Get back on track with measles vaccination

Opinion editor's note: Editorials represent the opinions of the Star Tribune Editorial Board, which operates independently from the newsroom.


A still dangerous virus is off to an alarmingly fast start this year with measles cases already eclipsing the total number reported for all of 2023.

As of March 28, there have been 97 reported cases of this viral infection nationwide, compared to 58 for all of 2023, according to the U.S. Centers for Disease Control and Prevention (CDC).

Minnesota unfortunately is one of 17 states where people have become ill. Three cases have been reported here this year, with the state outbreak linked to international travel.

The troubling trend is a reminder that the measles virus hasn't been vanquished. Vigilance and timely vaccinations are still necessary. Of those who've contracted measles this year, the majority were unvaccinated or their vaccination status was unknown, the CDC reports.

Parents in particular should take note of several alarming data points from the 2024 outbreaks:

• 56% of cases have led to hospitalization.

• Children under 5 represented 50 of the 97 cases, with 34 of them (68%) needing a hospital stay.

Fortunately, the measles vaccine is safe and widely available, with two doses typically recommended in childhood: the first at age 12-15 months and the second at 4-6 years. But the vaccine can't protect young children and others if it goes unused.

During the COVID-19 pandemic, rates for routine childhood immunizations declined. These shots include measles, mumps, rubella, whooping cough, diphtheria, polio and other once common but serious childhood diseases.

While a catch-up appears to be underway, "Childhood series immunization rates by 24 months continue to remain lower than pre-pandemic levels," the Minnesota Department of Health reports.

The Minnesota Medical Association (MMA) — the state's medical society representing over 10,000 doctors — is also sounding the alarm.
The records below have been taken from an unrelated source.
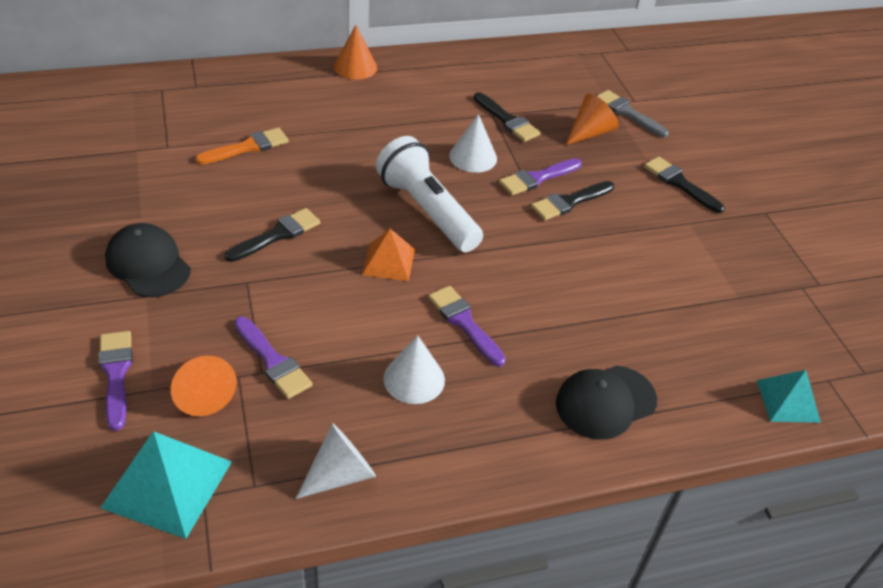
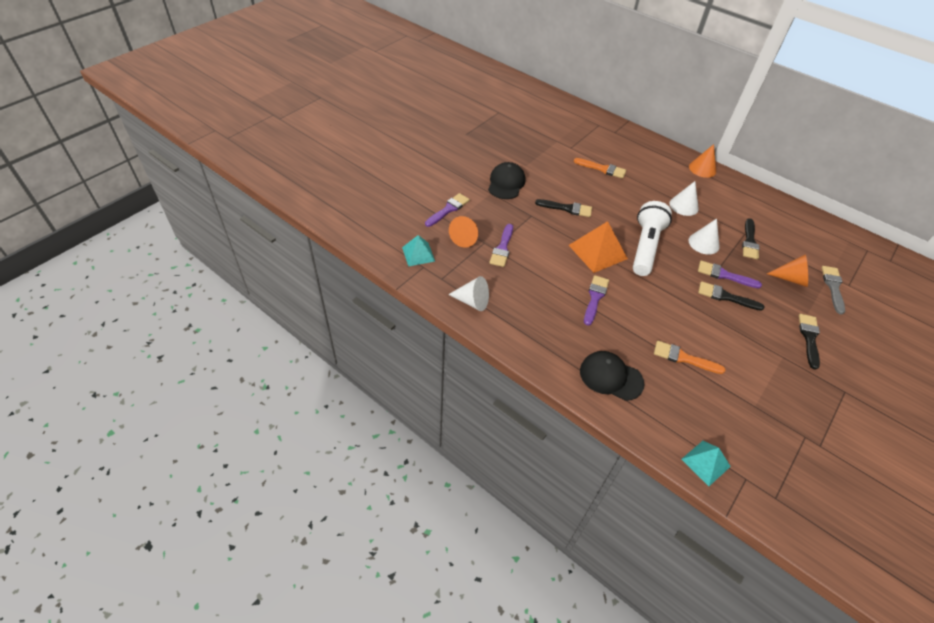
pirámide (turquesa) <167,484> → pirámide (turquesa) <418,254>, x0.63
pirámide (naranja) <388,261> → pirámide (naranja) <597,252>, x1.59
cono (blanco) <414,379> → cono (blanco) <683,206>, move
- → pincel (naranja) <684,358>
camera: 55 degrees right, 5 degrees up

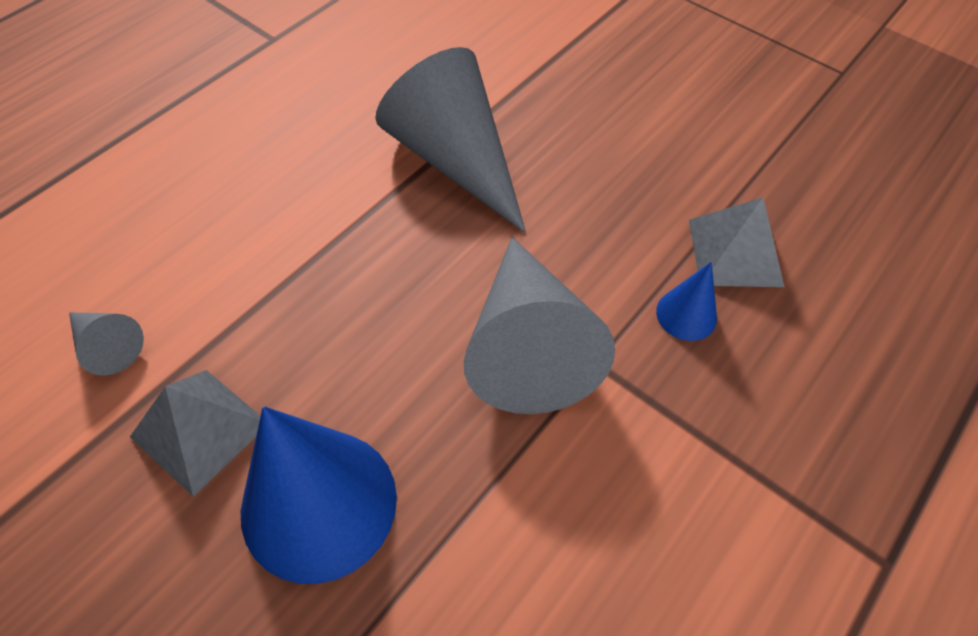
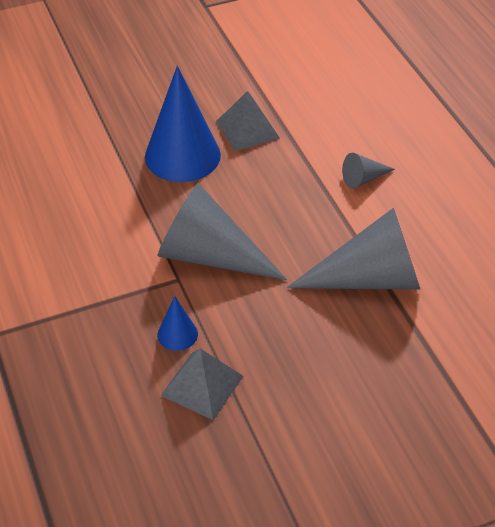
cono (gris) <107,346> → cono (gris) <363,179>, move
camera: 120 degrees right, 10 degrees down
"Keep in mind that the percentage of 2-year-olds in Minnesota receiving at least one dose of MMR vaccine by 24 months has declined from 83.8% in 2019 (pre-pandemic) to 78.7% in 2023," the MMA said in a recent statement.

The three cases reported in Minnesota so far may not sound like a lot. But it shouldn't lull anyone into complacency. A key reason: Measles is extremely infectious. In fact, it's one of the world's most contagious diseases.

State officials noted that people with measles are infectious for four days before a rash starts, and they might go about their regular activities not knowing they are spreading the virus. They pointed out that measles can linger in the air for two hours after an infected person has left a classroom or workspace.

State health officials also had this reassuring message for parents and caregivers: It's never too late to get a child vaccinated.

If a child is behind on the measles vaccination or other shots, a medical provider can help families get caught up. There's also flexibility if families are traveling abroad, where low vaccination rates at the destination can be a concern. Children traveling internationally can receive their first dose of MMR as early as 6 months old, and a preschool-aged child can get a second dose prior to age 4.

Adults may also be wondering if they need a measles vaccine update. The good news is that most don't. Adults born in 1957 or after should have at least one documented dose of the measles, mumps and rubella (MMR) vaccine, officials said. If they were born before 1957, they are considered to be immune to measles.

Officials added that it's particularly important for adults who are pregnant or immunocompromised to consult with their health care provider about protection from measles.

Measles once was a common childhood disease, leading too many to casually dismiss its risks. Complications can be serious and include pneumonia, encephalitis (which can cause hearing loss or an intellectual disability) or, rarely, death. Children under 5 more likely to develop complications, the CDC states.

There's never a bad time for kids who've missed immunizations to get back on track. But current measles outbreaks make it an especially good time to do so.